“Restoration holds the potential to shield us from those dangers while also providing a wide range of benefits: trees as a source of energy; trees as a source of nutritious food; trees to bind the soil so that agriculture thrives; trees that make our landscapes beautiful. And especially in the developing world, restoring landscapes and planting trees is something we can do right away — we have boots on the ground! By investing in this amazing opportunity, we can tackle a suite of problems with one useful tool.

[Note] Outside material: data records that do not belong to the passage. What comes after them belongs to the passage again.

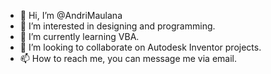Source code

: - 👋 Hi, I’m @AndriMaulana
- 👀 I’m interested in designing and programming.
- 🌱 I’m currently learning VBA.
- 💞️ I’m looking to collaborate on Autodesk Inventor projects.
- 📫 How to reach me, you can message me via email.

<!---
AndriMaulana/AndriMaulana is a ✨ special ✨ repository because its `README.md` (this file) appears on your GitHub profile.
You can click the Preview link to take a look at your changes.
--->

“A new movement called AFR100 is poised to take advantage of this opportune moment. This new pan-African, country-led effort aims to restore 100 million hectares (386,000 square miles) of degraded and deforested landscapes in Africa by 2030. It’s an ambitious goal, but within reach — at the initiative’s launch in Paris during COP21, African countries have already committed to restore more than 30 million hectares (116,000 square miles), an area larger than the nation of Gabon or the United Kingdom. And AFR100 partners are earmarking more than $1 billion in development finance and $600 million in private sector investment to support restoration activities.” From: emiliocogliani.wordpress.com
GR: There is no mention of population control in this article, and without it, the program is doomed to failure. Perhaps not in the next 15 years during which it proposes to restore 386,000 square miles of forest, but in the 30 years after that. The reason? Deforestation is taking place to make room for crops to feed meat animals and people. Ignoring the influence of demand by a growing population makes the whole thing appear sham-like.